Required action –
Swap every "D3" for "D3.js" in the lines below, changing nothing else, and leave the pictures out of your answer.

Rendered images with source text –
□ □ □

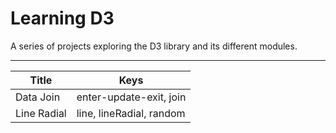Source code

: # Learning D3

A series of projects exploring the D3 library and its different modules.

---

| Title       | Keys                     |
| ----------- | ------------------------ |
| Data Join   | enter-update-exit, join  |
| Line Radial | line, lineRadial, random |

□ □ □

Output below –
Source code

: # Learning D3.js

A series of projects exploring the D3.js library and its different modules.

---

| Title       | Keys                     |
| ----------- | ------------------------ |
| Data Join   | enter-update-exit, join  |
| Line Radial | line, lineRadial, random |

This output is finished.